I don’t like using Kindle, so I travel with books and right now I’m reading a book about this lady in England who has had a black bird in the house for many years, and the story is about how important the relationship with this bird has been for her. ‘Meditation and The Art of Bee Keeping’ is another one because my wife and I have started bee keeping on our farm.
After over 25 years at Bulgari, what are the most important lessons that you’ve learnt?
Maybe that you can be brave. Luxury and jewellery, in a way, is a traditional business and very often people are scared to be brave, but you need that to a degree to do something crazy.
What do you tell yourself every morning?
Generally, I try to remind myself of how lucky I am because I have a beautiful family. I try to stay healthy, I have a wonderful job and despite so many horrible things going on around the world, there is still so much good. In this region, and my Dubai experience, there are positive stories about the Middle East and beautiful people doing things with art and culture.
What is the key to success?
I always try to tell my children that to be successful ideally you don’t want to be successful. You need to understand yourself and your talent and push it to the maximum level. Many people do things because they want to make money, or have power and eventually they become unhappy because instead there is something inside them that wanted to be a musician or something else. They forgot their soul.

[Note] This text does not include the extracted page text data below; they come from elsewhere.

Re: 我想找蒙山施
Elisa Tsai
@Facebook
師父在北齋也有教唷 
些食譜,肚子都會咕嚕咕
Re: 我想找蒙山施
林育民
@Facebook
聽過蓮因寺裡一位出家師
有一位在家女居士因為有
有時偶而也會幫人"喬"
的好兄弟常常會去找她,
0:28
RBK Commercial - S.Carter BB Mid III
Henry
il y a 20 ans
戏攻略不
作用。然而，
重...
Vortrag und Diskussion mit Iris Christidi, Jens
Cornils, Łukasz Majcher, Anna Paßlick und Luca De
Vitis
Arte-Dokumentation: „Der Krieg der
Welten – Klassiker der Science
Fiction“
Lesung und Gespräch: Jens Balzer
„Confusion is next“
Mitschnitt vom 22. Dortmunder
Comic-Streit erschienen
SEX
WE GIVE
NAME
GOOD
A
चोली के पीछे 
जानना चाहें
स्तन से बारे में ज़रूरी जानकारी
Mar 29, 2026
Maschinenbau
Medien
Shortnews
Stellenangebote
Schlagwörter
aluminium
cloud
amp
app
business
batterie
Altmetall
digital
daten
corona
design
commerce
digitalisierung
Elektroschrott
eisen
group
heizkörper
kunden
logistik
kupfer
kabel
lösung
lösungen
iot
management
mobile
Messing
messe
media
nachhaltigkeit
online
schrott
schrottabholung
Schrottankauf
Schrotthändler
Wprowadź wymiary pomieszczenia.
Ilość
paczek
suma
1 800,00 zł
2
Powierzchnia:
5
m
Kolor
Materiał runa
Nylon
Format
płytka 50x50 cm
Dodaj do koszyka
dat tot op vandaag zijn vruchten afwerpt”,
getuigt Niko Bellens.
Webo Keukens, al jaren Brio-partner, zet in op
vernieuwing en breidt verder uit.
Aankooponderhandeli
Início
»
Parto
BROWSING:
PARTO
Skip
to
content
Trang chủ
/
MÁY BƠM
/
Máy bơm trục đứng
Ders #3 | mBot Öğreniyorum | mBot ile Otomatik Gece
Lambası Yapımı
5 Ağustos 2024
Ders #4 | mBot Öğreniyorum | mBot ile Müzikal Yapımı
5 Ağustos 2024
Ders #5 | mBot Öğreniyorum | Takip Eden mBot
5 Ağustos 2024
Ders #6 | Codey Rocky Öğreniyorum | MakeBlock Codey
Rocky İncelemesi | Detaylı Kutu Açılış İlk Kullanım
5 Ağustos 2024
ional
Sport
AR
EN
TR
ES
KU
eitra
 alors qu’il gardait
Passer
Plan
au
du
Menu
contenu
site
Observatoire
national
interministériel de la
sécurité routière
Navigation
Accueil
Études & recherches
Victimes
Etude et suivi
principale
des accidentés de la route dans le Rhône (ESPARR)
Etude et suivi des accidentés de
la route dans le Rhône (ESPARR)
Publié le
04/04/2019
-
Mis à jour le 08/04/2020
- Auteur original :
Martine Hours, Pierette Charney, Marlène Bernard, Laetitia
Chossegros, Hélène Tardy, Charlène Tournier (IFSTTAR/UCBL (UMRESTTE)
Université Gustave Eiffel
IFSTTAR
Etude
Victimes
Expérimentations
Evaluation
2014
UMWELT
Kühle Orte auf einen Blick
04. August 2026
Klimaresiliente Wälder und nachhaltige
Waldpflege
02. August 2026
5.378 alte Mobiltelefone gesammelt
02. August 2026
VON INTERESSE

What are the 3 things you hate?
I hate violence, vulgarity and most of all ignorance.
On a professional and personal level, what are your objectives for the new year?
The year past has been memorable, after so many years of work we have opened Beijing, Dubai, and Shanghai so the beginning of 2018 is a combination of so much work. Going forward I need to work on new projects and change, an evolution of design. Now that all these properties are open I really want to make a special effort to ensure the consistency. On a personal level we have started working with bees and so next year we will have the first harvest.